Prompt
From the listing below, set down exactly each line beginning with the one containing "A few more points" and ending with the last.

Provided data
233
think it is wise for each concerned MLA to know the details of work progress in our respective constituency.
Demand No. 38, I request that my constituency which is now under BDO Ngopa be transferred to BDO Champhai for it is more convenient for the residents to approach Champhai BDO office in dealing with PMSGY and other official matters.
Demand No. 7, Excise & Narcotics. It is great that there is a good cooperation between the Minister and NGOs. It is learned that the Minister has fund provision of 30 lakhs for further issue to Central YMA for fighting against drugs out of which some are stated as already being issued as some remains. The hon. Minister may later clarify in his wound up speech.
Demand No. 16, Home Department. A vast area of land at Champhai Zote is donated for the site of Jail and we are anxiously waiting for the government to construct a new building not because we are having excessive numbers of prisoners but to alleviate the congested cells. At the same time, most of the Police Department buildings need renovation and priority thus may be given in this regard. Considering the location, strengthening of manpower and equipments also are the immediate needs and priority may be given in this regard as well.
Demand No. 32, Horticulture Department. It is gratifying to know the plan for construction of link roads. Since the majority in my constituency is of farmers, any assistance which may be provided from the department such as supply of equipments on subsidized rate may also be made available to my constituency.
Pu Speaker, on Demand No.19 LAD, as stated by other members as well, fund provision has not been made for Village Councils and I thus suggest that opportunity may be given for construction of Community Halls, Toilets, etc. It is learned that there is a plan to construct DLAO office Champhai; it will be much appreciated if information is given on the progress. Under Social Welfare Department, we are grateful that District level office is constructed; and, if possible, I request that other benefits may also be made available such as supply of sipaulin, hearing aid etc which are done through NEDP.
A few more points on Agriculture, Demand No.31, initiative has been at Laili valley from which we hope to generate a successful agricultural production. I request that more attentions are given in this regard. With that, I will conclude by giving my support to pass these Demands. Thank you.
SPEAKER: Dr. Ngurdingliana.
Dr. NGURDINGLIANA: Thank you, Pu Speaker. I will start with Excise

Response to this exercise
A few more points on Agriculture, Demand No.31, initiative has been at Laili valley from which we hope to generate a successful agricultural production. I request that more attentions are given in this regard. With that, I will conclude by giving my support to pass these Demands. Thank you.
SPEAKER: Dr. Ngurdingliana.
Dr. NGURDINGLIANA: Thank you, Pu Speaker. I will start with Excise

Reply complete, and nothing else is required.